Por que faço questão de fazer essas observações? Porque é evidente para aqueles que tomam esse caminho que ele não é constituído por coitados e santos. Também não se tratam de demônios e malandros. Acima de tudo, é evidente que são de ambas as nações os cidadãos que se beneficiam da fronteira, ainda que sejam só de uma os que servem de muleta ideológica a jornalistas e jornais oportunistas, que escarram na verdade sob a botina de seus editores e patrões.

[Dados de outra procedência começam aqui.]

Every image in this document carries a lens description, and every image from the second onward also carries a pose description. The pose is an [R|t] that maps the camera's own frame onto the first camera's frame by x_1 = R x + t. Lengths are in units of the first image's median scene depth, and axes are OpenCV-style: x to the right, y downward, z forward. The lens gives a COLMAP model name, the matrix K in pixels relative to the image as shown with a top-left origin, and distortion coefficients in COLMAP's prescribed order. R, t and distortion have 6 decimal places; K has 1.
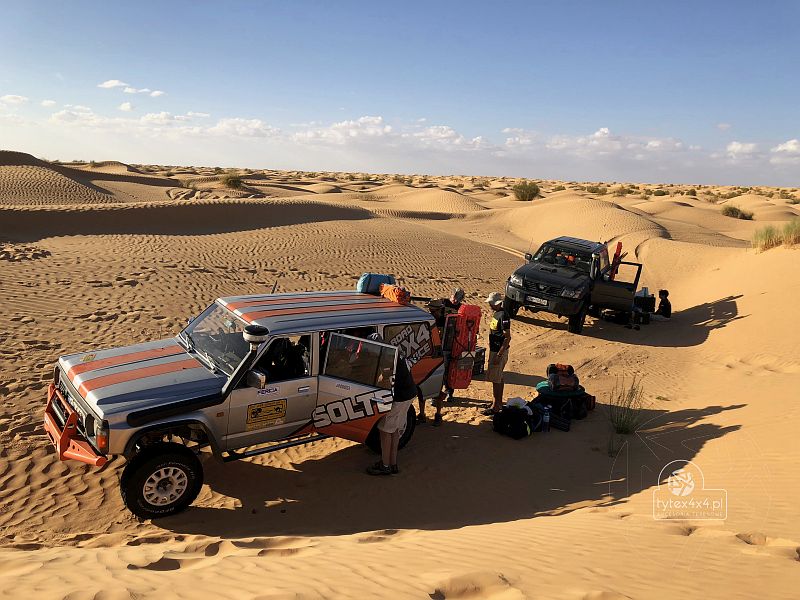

Os venezuelanos que cruzam a Pacaraima são aqueles que, frente a uma crise econômica e sem muita perspectiva, se beneficiam economicamente da possibilidade de atravessarem a fronteira – algo como os milhares de mexicanos ou, ainda, brasileiros, que todos os anos entram nos Estados Unidos para trabalhar, sem documentos. Seriam eles o triste fruto do capitalismo em nosso país? Do subdesenvolvimento do continente, imposto pelo norte? Sem dúvidas. Mas deste problema – que pertence a nós, brasileiros – sequer se ouve falar. Como poderíamos imaginar quais são suas raízes?
Quando se trata da Venezuela, por outro lado, os meios não se calam. É notório o escarcéu feito sobre os venezuelanos que, “para fugir da fome”, cruzam a fronteira. Por outro lado, grita alto o silêncio sobre a guerra econômica movida por Trump contra o país.
Entramos na Venezuela, portanto, com uma visão clara: a de que as figuras que vimos nesta pequena passagem são usadas em uma campanha ideológica contra o governo venezuelano – campanha que não é feita contra nosso governo ou contra o de qualquer outro país alinhado, ainda que as figuras que estes criem sejam similares ou – e este parece ser o caso na maioria das vezes – ainda mais sombrias. É um aviso para os próximos dias: olhar com firmeza, pensar com clareza, escrever honestamente. Acima de tudo, chegar ao destino sem se esquecer do Brasil, de nossa própria condição.